In a blog post on the AFA website, Bryan Fischer displays the typical right-wing ignorance of how the constitution works. The post is about Lawrence v Texas, the case that overturned state anti-sodomy laws in 2003. There’s a lot of ignorance here, beginning with this:
Anthony Kennedy wrote the infamous Lawrence v. Texas decision that made laws against sodomy unenforceable in America. The Court issued this egregious display of arrogant and immoral judicial activism despite the fact that sodomy had been a criminal offense in all 50 States until 1961 and was still against the law in 24 States and the District of Columbia when the Lawrence decision was issued.
So in one fell swoop the Court deprived almost half the Union of the right to self-governance through their elected representatives, the essence of a republican form of government, and imposed its own twisted version of morality on the entire country. And here we thought imposing your values on others was supposed to be bad! Silly us for believing that swill.

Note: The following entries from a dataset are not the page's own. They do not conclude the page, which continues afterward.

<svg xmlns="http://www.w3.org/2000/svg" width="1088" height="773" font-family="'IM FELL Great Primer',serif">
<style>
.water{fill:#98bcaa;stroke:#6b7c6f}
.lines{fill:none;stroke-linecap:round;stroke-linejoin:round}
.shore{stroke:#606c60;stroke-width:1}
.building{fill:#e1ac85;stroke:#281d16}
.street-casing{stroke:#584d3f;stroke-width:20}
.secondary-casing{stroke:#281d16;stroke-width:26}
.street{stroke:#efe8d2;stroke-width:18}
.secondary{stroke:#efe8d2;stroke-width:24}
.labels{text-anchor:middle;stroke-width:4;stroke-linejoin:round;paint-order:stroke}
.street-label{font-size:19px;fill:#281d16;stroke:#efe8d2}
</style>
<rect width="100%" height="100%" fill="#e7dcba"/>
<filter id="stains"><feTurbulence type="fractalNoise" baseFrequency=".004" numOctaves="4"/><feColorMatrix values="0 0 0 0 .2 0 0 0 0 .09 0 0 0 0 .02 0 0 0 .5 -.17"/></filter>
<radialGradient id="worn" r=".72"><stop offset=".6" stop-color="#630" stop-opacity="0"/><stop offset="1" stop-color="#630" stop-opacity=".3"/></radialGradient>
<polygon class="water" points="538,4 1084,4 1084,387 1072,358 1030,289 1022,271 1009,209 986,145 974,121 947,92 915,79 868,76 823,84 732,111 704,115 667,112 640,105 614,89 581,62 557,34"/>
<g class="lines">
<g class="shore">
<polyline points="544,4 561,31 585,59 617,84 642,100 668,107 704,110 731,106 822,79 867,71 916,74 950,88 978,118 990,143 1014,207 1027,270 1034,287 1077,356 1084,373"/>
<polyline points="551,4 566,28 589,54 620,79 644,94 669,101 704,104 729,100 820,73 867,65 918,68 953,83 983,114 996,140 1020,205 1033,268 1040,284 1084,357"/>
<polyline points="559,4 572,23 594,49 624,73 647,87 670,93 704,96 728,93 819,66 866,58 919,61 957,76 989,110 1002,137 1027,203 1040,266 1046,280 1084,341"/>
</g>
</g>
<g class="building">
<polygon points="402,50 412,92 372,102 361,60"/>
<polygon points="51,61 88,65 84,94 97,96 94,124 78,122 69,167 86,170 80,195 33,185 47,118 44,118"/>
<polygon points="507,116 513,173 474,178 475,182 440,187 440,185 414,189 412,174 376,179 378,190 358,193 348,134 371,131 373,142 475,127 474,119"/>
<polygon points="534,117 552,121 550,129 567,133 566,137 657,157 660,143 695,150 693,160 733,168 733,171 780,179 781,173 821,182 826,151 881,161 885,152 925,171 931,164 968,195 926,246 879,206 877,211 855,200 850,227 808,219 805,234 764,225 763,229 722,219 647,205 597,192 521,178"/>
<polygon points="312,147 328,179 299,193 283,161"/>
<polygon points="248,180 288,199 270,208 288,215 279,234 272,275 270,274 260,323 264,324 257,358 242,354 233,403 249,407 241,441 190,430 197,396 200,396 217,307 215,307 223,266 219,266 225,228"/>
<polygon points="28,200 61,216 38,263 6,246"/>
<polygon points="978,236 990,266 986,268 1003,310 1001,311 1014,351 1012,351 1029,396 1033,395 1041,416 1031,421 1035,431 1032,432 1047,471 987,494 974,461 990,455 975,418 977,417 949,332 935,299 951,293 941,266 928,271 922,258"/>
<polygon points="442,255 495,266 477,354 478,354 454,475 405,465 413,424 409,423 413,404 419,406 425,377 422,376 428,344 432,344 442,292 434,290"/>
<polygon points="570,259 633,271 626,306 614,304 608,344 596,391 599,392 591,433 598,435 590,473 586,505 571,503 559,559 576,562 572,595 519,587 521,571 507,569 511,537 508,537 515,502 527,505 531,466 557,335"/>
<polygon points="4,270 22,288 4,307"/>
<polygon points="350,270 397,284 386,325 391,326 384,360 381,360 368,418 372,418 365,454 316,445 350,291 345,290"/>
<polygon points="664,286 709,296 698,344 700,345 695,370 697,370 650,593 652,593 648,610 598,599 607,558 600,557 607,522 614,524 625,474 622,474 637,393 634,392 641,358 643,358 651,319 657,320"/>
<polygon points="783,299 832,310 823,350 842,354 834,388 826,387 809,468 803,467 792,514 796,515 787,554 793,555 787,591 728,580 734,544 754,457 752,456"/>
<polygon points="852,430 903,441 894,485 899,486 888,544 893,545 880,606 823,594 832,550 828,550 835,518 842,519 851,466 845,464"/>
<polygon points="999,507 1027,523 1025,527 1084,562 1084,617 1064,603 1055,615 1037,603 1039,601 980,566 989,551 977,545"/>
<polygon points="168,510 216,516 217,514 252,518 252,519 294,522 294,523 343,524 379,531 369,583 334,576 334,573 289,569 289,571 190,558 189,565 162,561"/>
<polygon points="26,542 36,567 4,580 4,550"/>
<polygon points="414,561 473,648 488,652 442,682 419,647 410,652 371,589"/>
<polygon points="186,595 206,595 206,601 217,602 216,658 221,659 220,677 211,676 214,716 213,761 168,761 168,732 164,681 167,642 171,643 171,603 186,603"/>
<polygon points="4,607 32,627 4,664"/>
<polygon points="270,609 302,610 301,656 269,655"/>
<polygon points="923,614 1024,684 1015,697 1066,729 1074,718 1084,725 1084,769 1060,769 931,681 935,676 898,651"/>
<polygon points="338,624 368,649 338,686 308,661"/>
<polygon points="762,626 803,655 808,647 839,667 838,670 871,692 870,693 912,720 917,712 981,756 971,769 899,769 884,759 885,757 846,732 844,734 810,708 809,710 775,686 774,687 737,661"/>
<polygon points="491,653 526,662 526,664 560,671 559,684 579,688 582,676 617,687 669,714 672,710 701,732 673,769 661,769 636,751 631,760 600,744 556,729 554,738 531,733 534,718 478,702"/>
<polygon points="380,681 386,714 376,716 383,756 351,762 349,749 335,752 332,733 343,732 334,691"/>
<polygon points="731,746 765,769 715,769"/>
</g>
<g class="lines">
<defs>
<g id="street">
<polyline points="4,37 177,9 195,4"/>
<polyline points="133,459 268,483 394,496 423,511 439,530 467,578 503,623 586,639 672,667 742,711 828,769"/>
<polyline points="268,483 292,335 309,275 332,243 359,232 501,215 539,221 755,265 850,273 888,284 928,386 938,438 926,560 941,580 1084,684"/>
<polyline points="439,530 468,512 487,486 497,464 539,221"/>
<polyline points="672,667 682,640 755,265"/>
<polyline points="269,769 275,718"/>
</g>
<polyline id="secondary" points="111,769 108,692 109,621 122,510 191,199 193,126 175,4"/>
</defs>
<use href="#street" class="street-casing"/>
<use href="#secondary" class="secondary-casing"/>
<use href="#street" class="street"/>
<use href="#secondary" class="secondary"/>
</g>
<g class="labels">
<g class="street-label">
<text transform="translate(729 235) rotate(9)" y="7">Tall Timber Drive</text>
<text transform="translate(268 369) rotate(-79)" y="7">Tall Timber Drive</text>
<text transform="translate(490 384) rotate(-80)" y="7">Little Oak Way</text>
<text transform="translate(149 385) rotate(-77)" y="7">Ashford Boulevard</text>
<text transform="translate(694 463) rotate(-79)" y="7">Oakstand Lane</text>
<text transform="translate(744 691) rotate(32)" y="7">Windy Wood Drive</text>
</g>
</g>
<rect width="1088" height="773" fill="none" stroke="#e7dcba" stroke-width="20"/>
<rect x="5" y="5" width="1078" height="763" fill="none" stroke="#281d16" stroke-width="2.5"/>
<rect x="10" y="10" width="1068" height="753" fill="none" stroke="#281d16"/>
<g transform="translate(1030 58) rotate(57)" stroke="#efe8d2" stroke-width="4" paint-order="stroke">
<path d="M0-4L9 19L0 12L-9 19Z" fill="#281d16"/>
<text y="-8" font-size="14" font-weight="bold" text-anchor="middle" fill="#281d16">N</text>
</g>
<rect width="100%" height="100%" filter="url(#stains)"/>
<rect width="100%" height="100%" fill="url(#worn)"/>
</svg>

For Fischer, and for many conservatives, rights belong to groups of people, not individuals. Individuals don’t have a right to live their own life according to the dictates of their conscience as long as they don’t harm another person or deprive them of their equal rights, which is the Jeffersonian view; groups of people — local communities or the majority of state and federal voters — have the “right” to tell individuals what to do even if the actions of those individuals don’t affect them in any way.
No, you can read the Constitution from front to back, back to front, upside down, from right to left and hanging from a chandelier and you will find no mention whatsoever of any right to engage in sodomy. You won’t find it because it’s not there. It simply does not exist as a constitutional right, no matter what the fevered brains of six black-robed tyrants said in 2003.

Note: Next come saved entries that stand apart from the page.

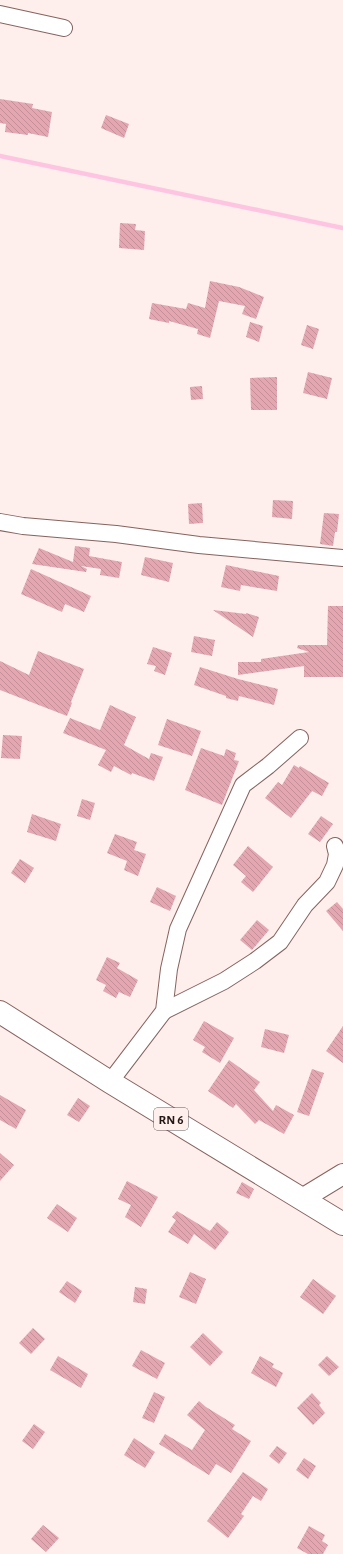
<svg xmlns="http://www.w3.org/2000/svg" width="343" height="1554" font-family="'Alegreya Sans',sans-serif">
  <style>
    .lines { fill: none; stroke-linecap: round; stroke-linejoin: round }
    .stream { stroke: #fdc5e2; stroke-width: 4.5 }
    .building { fill: url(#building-back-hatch) }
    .minor-casing { stroke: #85635f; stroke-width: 18 }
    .tertiary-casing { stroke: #85635f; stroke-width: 22 }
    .primary-casing { stroke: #85635f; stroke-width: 24 }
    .minor { stroke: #fff; stroke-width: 16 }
    .tertiary { stroke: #fff; stroke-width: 20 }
    .primary { stroke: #fff; stroke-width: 22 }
    .labels { text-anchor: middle; stroke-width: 3.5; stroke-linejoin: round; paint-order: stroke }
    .shield { fill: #feeeec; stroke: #655756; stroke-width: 1 }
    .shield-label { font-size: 13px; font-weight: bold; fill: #241615 }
  </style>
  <defs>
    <pattern id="building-back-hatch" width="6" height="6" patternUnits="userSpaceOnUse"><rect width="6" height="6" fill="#e4a7b2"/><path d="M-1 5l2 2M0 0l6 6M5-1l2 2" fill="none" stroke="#c38f98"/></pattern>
  </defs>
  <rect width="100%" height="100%" fill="#feeeec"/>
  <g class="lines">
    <!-- stream -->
    <polyline class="stream" points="0,156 343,228"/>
  </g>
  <!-- building -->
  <g class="building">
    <polygon points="0,99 33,104 32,108 52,112 48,137 28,133 28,135 5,132 6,124 0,123"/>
    <polygon points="106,115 129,124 124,138 101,128"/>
    <polygon points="120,223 136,224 135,230 145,231 144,250 119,248"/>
    <polygon points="210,281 239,287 264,297 256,319 242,314 245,306 219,301 210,338 197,334 198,329 169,321 169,323 149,319 152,303 186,309 188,303 205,308"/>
    <polygon points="250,322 263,326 259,342 246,337"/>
    <polygon points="307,325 319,329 313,349 301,345"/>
    <polygon points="308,372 332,378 327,399 303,393"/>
    <polygon points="277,377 277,410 251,410 250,378"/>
    <polygon points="202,386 203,399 191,400 190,387"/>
    <polygon points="273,500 293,501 292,519 272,517"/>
    <polygon points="202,503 203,523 189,524 188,504"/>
    <polygon points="324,513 339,514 337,532 335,532 333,546 320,544"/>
    <polygon points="75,546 90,548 89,556 122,562 119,578 100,575 101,569 81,566 87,569 86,572 32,564 39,548 73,562"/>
    <polygon points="145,557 173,563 169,582 141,575"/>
    <polygon points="226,565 279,576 277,591 241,585 240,591 221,587"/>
    <polygon points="31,569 91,596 84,612 65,604 62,612 21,594"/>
    <polygon points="328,606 343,606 343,677 304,677 304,666 238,675 238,662 261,662 261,659 309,652 297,648 298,645 327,645"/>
    <polygon points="213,610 246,614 246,613 259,617 253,637"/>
    <polygon points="194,636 215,640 212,656 191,652"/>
    <polygon points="153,647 172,653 165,675 154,671 156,666 147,664"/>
    <polygon points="38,651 84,669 71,702 72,703 67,716 0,690 0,661 29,675"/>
    <polygon points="200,667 238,679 278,689 274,705 239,696 238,701 226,698 226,696 194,685"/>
    <polygon points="110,705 136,717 124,745 149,759 151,753 163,757 154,781 132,773 131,775 114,766 111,772 98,765 106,750 63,733 70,718 100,730"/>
    <polygon points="167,719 201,731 192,756 158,745"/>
    <polygon points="3,735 22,736 20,759 1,758"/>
    <polygon points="201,748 224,756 226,749 236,753 234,760 239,761 222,805 185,790"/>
    <polygon points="294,765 299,768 300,766 329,783 322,796 312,791 291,818 265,798 278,782 282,785"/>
    <polygon points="82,799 95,803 90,820 77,816"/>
    <polygon points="32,814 61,824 56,841 27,832"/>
    <polygon points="321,816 333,824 320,842 308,834"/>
    <polygon points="115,834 137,842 134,850 146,854 138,876 124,870 127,861 107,853"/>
    <polygon points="248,846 273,867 253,892 241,882 246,876 233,865"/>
    <polygon points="20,859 34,868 25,883 11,873"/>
    <polygon points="157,887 176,896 170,911 150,902"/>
    <polygon points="337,902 343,909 343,931 326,911"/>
    <polygon points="257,920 269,930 252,950 240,940"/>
    <polygon points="107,957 120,963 117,968 138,980 130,997 119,992 116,998 103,991 106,985 96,980"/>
    <polygon points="204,1021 234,1038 220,1063 202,1052 205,1047 193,1040"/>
    <polygon points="343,1026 343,1063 326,1051"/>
    <polygon points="265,1029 289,1035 284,1053 261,1047"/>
    <polygon points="229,1060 260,1082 254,1090 273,1111 276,1105 294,1115 284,1134 259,1120 255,1124 236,1104 233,1108 208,1091"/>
    <polygon points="312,1069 324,1073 309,1116 297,1112"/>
    <polygon points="0,1095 26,1110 16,1129 0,1120"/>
    <polygon points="78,1098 90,1106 79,1122 67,1115"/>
    <polygon points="0,1153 14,1165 0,1181"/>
    <polygon points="127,1181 158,1197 141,1227 125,1217 131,1205 118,1199"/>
    <polygon points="242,1182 254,1189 249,1199 236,1193"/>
    <polygon points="57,1204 77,1218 68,1232 47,1218"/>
    <polygon points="177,1211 210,1231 217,1222 229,1232 215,1250 194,1234 188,1244 168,1232 176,1220 172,1217"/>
    <polygon points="190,1272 206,1279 196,1304 179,1297"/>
    <polygon points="313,1279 336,1296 323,1314 300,1297"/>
    <polygon points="67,1281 82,1291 75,1303 59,1292"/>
    <polygon points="135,1287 147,1289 145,1304 133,1302"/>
    <polygon points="33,1328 45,1339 31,1354 19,1343"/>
    <polygon points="203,1333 223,1352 210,1366 190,1347"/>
    <polygon points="141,1350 165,1363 157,1379 132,1366"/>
    <polygon points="58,1356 88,1374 81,1388 50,1370"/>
    <polygon points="260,1356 274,1364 272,1367 283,1373 276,1387 251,1373"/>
    <polygon points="327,1356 339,1367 329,1376 318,1365"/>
    <polygon points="154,1392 165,1397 154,1423 142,1418"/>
    <polygon points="312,1393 321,1403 319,1405 325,1413 313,1425 297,1408"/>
    <polygon points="199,1401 206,1407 235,1425 232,1429 251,1441 231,1473 216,1464 209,1475 159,1444 165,1434 192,1450 205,1430 187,1415"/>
    <polygon points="34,1424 45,1432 33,1449 22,1441"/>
    <polygon points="134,1438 155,1452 145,1468 124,1455"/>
    <polygon points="277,1446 287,1453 279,1464 269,1456"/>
    <polygon points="304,1458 316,1466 308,1479 296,1470"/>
    <polygon points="243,1472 268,1489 261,1501 253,1496 241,1514 244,1516 228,1538 207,1521"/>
    <polygon points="43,1525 59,1538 46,1552 31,1539"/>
    <polygon points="309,1526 325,1535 322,1541 328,1545 323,1554 308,1554 297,1548"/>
  </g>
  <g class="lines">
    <!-- minor casing -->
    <g class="minor-casing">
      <g id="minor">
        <polyline points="0,14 64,28"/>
        <polyline points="0,522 23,526 116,534 199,545 343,558"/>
        <polyline points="164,1011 224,981 255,961 280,942 305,905 327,882 335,865 337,854 335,846"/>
        <polyline points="110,1082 164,1011 169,969 178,929 243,785 268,766 300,738"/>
      </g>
    </g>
    <!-- tertiary casing -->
    <g class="tertiary-casing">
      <polyline id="tertiary" points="302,1199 343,1174"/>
    </g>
    <!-- primary casing -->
    <g class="primary-casing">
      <polyline id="primary" points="0,1012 110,1082 343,1224"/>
    </g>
    <!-- minor -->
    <use href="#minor" class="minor"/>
    <!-- tertiary -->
    <use href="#tertiary" class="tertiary"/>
    <!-- primary -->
    <use href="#primary" class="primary"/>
  </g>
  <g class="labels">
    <!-- shield labels -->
    <rect class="shield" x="154" y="1108" width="34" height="22" rx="3"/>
    <g class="shield-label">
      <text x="171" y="1124">RN 6</text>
    </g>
  </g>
</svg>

Does he think parents have the right to send their children to a private religious school or homeschool them? You can read the constitution from front to back, upside down, from right to left and hanging from a chandelier and you will find no mention whatsoever of any right to do so. Pierce v Society of Sisters must have been wrong then, right? Of course not. Because Fischer is engaged in special pleading. He only applies his argument, and states it with such outrage and passion, when it involves results he doesn’t like.
He’s not really opposed to the court protecting unenumerated rights in general, only when they prevent him from imposing his religious beliefs on others. But his argument is not specific to such cases, it pretends to be against the very idea of protecting such rights. To be slightly less technical, he’s full of shit.